### What you should do:
Images don't belong in the copy. Output the rest of the data exactly.

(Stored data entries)
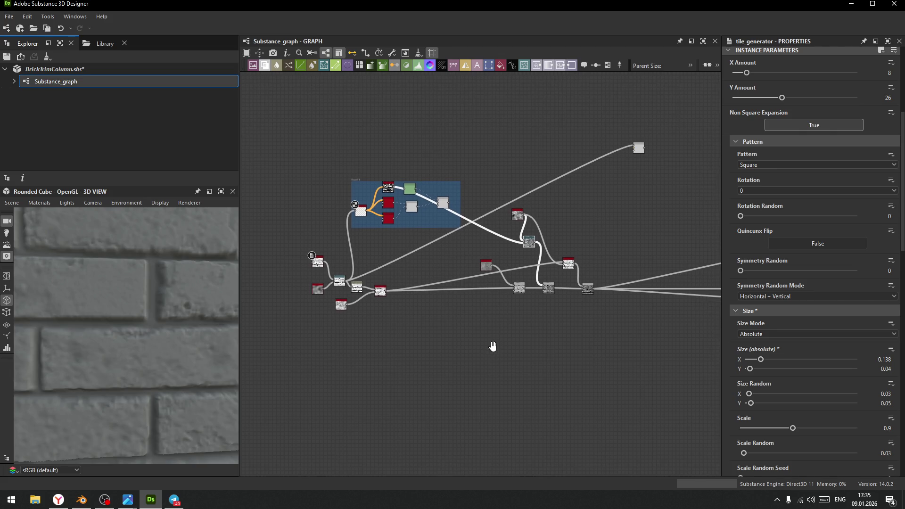
pyautogui.moveTo(637, 149); pyautogui.dragTo(681, 141)
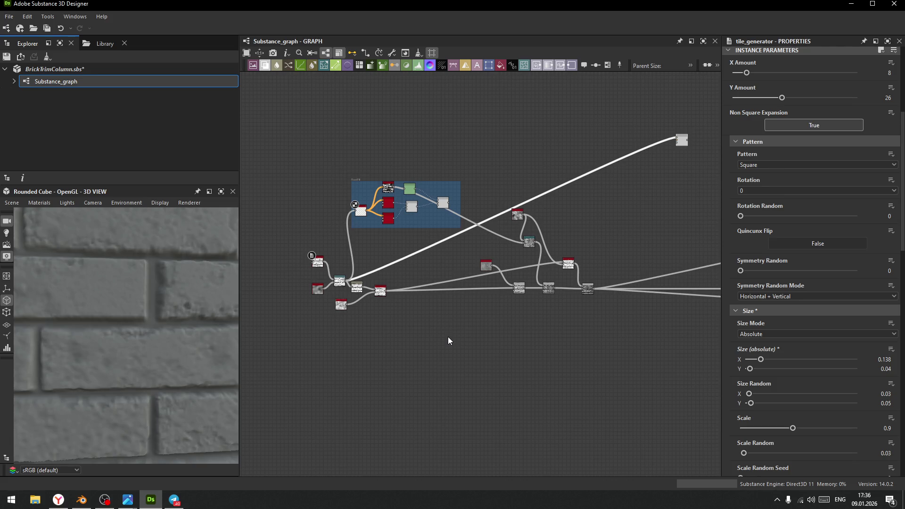
# Pan and zoom the graph onto the Tile Generator, Perlin Noise, Warp and Blur chain
pyautogui.moveTo(564, 347); pyautogui.dragTo(508, 342, button='middle')
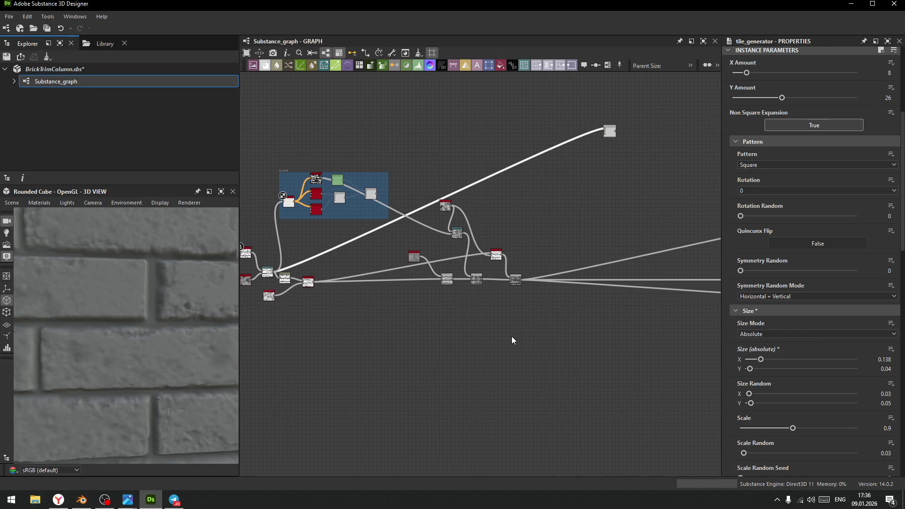
pyautogui.moveTo(474, 344); pyautogui.dragTo(548, 313, button='middle')
pyautogui.scroll(5, 542, 319)
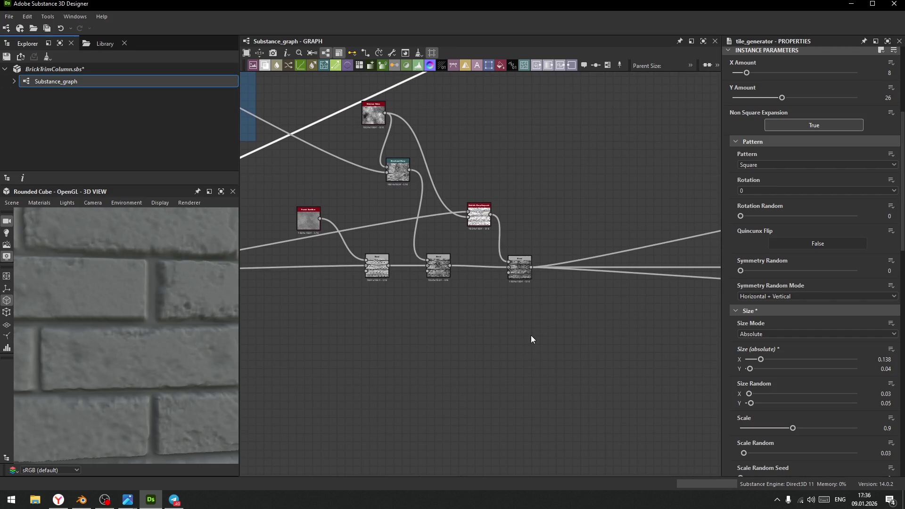
pyautogui.moveTo(533, 344)
pyautogui.mouseDown(button='middle')
pyautogui.moveTo(531, 372)
pyautogui.moveTo(541, 373)
pyautogui.mouseUp(button='middle')
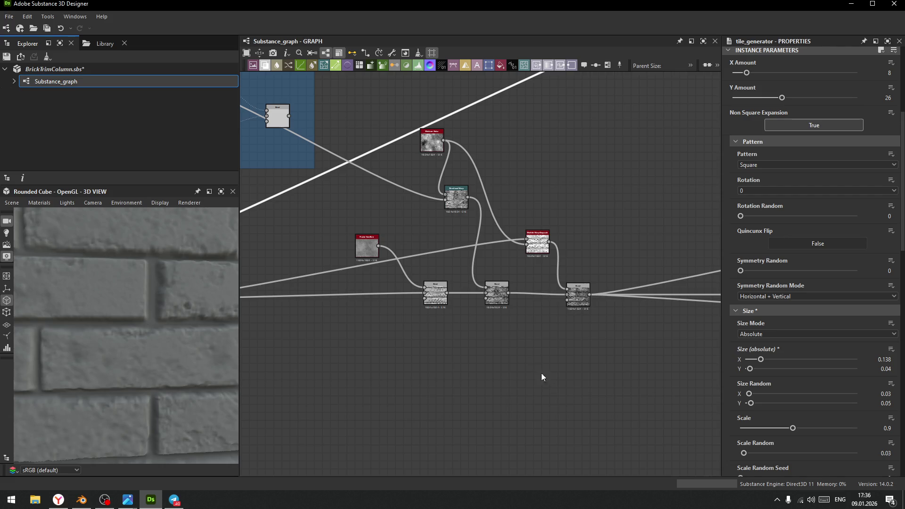
pyautogui.scroll(2, 531, 378)
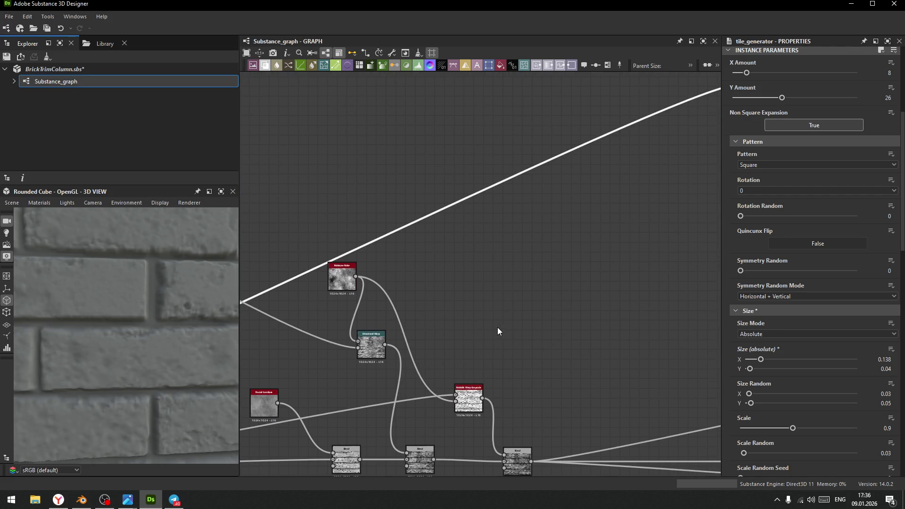
pyautogui.moveTo(469, 331); pyautogui.dragTo(602, 273, button='middle')
pyautogui.scroll(-3, 412, 348)
pyautogui.moveTo(448, 357); pyautogui.dragTo(463, 360, button='middle')
pyautogui.scroll(8, 465, 320)
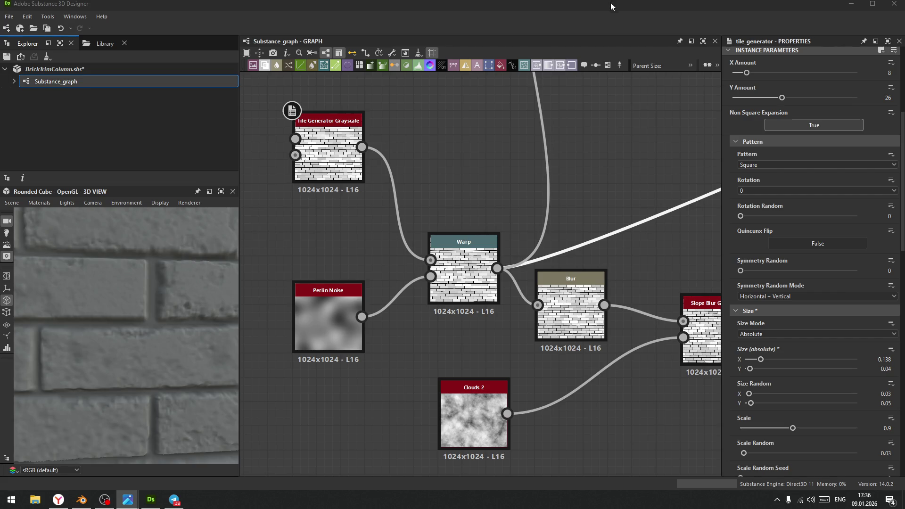
# Zoom out and recentre the graph to show the whole node network and outputs
pyautogui.scroll(-4, 590, 348)
pyautogui.moveTo(590, 348)
pyautogui.mouseDown(button='middle')
pyautogui.moveTo(613, 356)
pyautogui.moveTo(513, 343)
pyautogui.moveTo(473, 381)
pyautogui.mouseUp(button='middle')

### Result of the task:
pyautogui.moveTo(637, 149); pyautogui.dragTo(681, 141)
# Pan and zoom the graph onto the Tile Generator, Perlin Noise, Warp and Blur chain
pyautogui.moveTo(564, 347); pyautogui.dragTo(508, 342, button='middle')
pyautogui.moveTo(474, 344); pyautogui.dragTo(548, 313, button='middle')
pyautogui.scroll(5, 542, 319)
pyautogui.moveTo(533, 344)
pyautogui.mouseDown(button='middle')
pyautogui.moveTo(531, 372)
pyautogui.moveTo(541, 373)
pyautogui.mouseUp(button='middle')
pyautogui.scroll(2, 531, 378)
pyautogui.moveTo(469, 331); pyautogui.dragTo(602, 273, button='middle')
pyautogui.scroll(-3, 412, 348)
pyautogui.moveTo(448, 357); pyautogui.dragTo(463, 360, button='middle')
pyautogui.scroll(8, 465, 320)
# Zoom out and recentre the graph to show the whole node network and outputs
pyautogui.scroll(-4, 590, 348)
pyautogui.moveTo(590, 348)
pyautogui.mouseDown(button='middle')
pyautogui.moveTo(613, 356)
pyautogui.moveTo(513, 343)
pyautogui.moveTo(473, 381)
pyautogui.mouseUp(button='middle')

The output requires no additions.